Around il Giuggiolo

The town of Fossombrone is located in the lower valley of Metauro, along the ancient Via Flaminia, located on the flat area between the Monti Cesane and Colle dei Cappuccini. The first evidence of human presence dating back to the Paleolithic, the first settlement of Roman citizens settled near San Martino del Piano. The name Forum Sempronii was given as a tributu to Caio Sempronio Gracco. In early 1300, the city was ruled by the Malatesta family and from the middle of the fifteenth century it passed under the dominion of Montefeltro of Urbino during which the city had a period of great prosperity. Federico da Montefeltro built many buildings on a pre-existing medieval structures, the High Court was strengthened with a quadrilateral fortress that lays at the top of the hill of Sant’Aldebrando.
The town of Fossombrone is rich in churches and monuments: maybe the most famous is the beautiful Church of San Filippo, built in Baroque style.
On top of the hill stands the Capuchin Convent, dated back to the sixteenth century, from which you can admire a great panorama.

“Forum Sempronii” Archaeological Park

Around the area of ​​the San Martino you can admire important remains of public and private roman buildings as well as the layout of some streets with paving flagstones. Among the most interesting ruins there is a large spa building dating back to the first century BC and mosaics of a roman domus. The Archaeological Park, the only one in the Pesaro-Urbino province and among the most significant of the Marches, allows you to discover the ancient city.

Archaeological Museum and Civic Art Gallery “Augusto Vernarecci”
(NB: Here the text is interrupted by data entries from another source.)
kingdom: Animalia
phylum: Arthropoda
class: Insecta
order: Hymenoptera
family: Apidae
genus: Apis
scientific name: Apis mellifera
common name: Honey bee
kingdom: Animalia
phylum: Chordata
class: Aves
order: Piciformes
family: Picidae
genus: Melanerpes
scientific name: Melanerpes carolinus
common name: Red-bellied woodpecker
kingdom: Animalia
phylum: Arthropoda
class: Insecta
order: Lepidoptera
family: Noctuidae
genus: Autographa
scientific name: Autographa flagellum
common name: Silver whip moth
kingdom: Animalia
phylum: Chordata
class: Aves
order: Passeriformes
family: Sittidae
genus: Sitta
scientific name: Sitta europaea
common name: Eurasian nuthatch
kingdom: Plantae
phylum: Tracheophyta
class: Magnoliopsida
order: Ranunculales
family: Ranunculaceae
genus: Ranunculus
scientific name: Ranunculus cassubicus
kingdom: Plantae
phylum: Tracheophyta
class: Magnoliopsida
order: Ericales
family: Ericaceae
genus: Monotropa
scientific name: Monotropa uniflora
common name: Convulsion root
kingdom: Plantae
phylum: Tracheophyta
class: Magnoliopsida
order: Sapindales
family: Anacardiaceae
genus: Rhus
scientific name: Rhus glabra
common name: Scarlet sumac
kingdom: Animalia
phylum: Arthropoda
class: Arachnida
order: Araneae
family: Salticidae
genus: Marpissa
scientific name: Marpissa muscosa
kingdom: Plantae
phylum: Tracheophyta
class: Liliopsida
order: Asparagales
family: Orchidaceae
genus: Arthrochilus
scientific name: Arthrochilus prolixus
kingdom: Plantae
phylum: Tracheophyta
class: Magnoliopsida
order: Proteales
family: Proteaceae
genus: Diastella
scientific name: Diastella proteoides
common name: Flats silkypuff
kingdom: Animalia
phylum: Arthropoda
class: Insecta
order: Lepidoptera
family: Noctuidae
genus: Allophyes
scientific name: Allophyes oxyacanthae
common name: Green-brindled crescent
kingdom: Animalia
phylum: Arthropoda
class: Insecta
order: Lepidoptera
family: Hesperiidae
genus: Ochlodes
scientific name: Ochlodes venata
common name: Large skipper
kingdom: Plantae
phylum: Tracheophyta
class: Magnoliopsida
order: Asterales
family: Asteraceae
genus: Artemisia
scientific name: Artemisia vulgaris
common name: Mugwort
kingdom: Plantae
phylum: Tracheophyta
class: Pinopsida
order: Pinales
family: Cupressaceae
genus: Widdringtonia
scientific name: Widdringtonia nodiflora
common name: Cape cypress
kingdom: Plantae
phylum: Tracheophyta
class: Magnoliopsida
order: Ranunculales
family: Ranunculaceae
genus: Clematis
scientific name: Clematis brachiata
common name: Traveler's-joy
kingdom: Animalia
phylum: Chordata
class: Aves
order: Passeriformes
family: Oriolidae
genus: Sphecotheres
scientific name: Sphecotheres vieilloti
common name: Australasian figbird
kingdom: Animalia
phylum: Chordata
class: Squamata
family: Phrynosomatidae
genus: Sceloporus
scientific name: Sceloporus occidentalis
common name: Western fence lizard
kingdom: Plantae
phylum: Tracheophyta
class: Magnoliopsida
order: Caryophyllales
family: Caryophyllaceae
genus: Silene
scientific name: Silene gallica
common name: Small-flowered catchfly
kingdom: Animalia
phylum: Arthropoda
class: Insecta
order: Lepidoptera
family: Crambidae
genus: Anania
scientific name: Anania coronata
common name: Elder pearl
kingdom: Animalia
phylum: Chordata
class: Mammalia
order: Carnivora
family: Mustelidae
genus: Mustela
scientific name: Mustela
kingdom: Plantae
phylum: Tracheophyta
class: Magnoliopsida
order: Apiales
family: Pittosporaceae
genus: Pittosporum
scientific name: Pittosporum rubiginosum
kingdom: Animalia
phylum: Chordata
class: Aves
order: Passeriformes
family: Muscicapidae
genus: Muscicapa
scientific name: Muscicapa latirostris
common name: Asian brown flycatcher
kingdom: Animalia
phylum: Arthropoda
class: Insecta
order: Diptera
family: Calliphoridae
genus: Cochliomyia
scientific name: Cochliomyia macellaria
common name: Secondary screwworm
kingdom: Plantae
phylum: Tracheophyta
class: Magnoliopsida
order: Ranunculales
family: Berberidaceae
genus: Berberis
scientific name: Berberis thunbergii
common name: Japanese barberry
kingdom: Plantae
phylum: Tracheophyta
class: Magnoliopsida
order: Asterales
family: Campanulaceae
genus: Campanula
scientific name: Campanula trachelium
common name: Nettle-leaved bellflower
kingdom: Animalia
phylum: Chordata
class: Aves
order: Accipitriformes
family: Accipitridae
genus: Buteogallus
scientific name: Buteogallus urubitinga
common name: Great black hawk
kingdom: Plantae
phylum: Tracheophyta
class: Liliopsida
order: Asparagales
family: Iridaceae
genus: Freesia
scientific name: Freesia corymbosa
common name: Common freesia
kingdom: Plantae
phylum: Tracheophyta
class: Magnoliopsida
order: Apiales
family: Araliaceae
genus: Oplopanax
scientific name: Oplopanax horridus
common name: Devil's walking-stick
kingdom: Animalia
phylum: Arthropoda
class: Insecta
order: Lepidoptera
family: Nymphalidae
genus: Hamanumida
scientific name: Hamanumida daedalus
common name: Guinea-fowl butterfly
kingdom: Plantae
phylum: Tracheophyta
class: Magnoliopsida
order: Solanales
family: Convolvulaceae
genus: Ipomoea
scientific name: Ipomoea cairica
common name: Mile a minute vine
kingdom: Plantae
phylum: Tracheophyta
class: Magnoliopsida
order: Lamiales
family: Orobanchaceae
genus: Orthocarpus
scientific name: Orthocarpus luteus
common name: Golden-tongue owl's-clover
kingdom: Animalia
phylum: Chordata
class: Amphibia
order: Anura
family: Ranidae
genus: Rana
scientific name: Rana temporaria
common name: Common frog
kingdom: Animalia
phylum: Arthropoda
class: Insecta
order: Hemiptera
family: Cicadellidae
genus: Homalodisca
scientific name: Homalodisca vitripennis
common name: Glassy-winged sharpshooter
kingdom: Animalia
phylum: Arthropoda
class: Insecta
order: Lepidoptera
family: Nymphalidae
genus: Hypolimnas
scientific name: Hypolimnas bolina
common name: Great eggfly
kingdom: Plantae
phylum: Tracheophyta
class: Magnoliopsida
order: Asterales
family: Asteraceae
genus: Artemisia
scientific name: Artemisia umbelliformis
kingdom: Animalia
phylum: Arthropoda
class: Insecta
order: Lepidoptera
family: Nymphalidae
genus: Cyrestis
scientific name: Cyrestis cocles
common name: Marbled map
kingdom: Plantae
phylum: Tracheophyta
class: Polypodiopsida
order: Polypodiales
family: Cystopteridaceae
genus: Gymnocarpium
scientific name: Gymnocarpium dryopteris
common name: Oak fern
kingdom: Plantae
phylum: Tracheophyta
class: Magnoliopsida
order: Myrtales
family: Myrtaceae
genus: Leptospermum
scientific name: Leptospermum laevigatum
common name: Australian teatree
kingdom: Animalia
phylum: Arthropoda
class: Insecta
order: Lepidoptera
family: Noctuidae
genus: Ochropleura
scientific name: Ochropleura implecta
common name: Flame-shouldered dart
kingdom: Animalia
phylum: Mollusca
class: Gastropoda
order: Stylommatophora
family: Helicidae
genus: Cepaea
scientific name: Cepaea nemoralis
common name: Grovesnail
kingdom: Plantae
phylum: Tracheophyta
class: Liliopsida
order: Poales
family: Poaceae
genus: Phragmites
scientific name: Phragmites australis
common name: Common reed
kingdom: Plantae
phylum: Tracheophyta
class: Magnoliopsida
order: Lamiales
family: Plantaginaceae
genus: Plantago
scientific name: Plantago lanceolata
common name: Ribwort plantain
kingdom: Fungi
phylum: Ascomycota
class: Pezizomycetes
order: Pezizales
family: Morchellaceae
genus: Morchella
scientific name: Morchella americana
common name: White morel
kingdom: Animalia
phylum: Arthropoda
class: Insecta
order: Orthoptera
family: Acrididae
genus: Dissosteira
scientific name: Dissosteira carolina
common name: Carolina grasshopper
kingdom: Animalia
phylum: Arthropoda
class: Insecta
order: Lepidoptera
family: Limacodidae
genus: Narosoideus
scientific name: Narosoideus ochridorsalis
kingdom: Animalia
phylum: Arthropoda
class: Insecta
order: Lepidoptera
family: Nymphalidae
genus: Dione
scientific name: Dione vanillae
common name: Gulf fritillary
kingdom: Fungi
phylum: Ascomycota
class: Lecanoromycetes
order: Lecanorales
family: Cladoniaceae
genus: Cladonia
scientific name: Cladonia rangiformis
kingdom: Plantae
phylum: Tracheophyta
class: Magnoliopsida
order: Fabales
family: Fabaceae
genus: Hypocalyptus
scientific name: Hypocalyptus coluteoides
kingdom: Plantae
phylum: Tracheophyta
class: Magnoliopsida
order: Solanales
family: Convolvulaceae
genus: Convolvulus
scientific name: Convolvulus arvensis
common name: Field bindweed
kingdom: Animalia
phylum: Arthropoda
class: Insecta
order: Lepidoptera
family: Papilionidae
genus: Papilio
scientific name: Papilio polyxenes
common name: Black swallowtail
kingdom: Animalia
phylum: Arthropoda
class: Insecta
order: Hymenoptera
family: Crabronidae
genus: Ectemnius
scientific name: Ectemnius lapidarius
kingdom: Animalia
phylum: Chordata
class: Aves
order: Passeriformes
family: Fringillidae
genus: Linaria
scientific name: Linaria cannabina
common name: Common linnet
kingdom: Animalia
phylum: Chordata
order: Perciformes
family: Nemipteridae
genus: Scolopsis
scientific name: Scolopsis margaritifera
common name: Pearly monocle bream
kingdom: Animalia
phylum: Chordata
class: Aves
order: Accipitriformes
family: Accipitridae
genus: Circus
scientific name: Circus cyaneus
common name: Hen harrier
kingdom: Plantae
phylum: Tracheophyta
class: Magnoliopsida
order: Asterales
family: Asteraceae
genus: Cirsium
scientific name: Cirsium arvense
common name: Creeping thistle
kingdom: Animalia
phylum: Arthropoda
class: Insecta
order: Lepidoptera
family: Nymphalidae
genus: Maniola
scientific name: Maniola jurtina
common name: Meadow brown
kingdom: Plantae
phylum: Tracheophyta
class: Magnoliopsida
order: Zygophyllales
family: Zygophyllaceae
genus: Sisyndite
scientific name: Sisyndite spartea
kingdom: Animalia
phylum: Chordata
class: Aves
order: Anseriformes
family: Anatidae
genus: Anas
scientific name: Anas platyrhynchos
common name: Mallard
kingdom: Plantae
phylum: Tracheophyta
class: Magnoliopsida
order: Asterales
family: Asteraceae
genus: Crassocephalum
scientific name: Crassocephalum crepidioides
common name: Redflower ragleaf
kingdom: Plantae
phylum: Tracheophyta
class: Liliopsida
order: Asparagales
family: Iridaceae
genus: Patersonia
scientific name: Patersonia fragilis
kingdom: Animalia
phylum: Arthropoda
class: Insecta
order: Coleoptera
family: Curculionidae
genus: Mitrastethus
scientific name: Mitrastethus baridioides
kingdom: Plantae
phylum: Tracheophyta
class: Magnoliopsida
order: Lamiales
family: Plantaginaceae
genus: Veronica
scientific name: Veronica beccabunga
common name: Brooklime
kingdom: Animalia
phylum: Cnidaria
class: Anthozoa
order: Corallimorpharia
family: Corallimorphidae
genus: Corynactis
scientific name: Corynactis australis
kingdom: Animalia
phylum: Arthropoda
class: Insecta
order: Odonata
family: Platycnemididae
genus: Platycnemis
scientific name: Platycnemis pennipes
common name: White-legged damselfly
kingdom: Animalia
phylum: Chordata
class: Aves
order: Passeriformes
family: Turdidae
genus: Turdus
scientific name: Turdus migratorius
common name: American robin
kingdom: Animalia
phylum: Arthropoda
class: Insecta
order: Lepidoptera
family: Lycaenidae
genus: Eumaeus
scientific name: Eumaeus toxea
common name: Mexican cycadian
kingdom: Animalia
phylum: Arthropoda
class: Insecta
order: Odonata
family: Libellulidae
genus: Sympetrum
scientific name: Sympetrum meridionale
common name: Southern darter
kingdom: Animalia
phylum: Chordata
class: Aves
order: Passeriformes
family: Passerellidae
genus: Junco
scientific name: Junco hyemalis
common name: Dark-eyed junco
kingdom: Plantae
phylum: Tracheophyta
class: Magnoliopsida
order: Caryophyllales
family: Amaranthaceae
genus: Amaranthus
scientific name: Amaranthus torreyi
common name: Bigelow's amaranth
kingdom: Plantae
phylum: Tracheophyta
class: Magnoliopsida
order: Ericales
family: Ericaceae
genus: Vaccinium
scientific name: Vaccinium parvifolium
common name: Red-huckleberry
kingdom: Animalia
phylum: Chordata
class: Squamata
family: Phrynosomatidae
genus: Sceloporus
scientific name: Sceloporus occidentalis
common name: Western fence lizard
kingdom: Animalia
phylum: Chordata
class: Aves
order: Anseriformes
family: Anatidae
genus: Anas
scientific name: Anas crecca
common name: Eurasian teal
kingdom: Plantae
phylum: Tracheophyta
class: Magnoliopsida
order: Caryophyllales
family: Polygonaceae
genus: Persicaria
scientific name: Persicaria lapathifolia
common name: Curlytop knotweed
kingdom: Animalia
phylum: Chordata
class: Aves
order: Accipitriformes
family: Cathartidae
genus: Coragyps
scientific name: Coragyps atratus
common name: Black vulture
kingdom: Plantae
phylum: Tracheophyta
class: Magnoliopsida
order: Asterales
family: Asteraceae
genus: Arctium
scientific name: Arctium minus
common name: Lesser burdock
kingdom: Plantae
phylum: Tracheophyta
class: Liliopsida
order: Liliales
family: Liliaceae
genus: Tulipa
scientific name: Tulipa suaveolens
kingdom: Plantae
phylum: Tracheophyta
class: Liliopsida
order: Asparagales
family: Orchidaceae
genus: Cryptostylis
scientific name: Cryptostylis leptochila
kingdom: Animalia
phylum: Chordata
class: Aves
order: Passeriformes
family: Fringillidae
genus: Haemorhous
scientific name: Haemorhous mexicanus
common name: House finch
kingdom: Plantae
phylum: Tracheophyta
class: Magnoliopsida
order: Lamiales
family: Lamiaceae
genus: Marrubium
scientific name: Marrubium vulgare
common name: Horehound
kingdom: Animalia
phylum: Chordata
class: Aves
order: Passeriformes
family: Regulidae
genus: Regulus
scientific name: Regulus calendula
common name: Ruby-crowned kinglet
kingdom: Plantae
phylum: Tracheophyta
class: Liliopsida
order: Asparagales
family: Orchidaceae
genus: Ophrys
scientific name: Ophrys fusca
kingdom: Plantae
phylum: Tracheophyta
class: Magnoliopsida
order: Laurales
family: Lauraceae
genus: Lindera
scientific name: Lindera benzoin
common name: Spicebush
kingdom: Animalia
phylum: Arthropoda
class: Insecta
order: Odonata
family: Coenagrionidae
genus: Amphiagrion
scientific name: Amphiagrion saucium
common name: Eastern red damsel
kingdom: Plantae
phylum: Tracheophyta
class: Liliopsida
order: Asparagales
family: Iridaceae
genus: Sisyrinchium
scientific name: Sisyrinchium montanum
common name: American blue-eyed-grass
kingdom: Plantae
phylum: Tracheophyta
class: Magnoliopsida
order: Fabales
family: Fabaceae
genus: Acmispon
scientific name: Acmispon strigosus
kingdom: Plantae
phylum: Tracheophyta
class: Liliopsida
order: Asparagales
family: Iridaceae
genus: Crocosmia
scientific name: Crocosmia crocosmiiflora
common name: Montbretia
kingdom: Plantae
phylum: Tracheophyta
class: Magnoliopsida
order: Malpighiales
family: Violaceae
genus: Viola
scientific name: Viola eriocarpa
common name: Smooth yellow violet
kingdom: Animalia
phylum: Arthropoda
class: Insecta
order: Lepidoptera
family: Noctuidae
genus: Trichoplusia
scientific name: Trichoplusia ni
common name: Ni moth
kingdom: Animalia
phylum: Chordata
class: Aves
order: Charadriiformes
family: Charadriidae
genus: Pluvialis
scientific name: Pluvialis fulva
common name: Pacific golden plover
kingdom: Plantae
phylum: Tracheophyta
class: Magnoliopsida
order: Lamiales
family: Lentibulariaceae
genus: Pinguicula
Within the High Court is the Archaeological Museum “A. Vernarecci “, where you can admire prehistoric material, protohistoric and Roman materials.
The rooms of the main building of the High Court are home to the art collection of the Municipal Art Gallery which displays paintings by authors from the sixteenth to the nineteenth century.

House Museum “Cesarini”

The House Museum owned by the notary Giuseppe Cesarini, that during his life picked bought some of the most important collections of contemporary art in the Marche. The palace, middle-class residence of the 30s-40s of the last century, is located along the Via Flaminia. A large living room is dedicated to the artist Anselmo Bucci, dear friend of the notary and exponent of twentieth-century painting Marches painting school.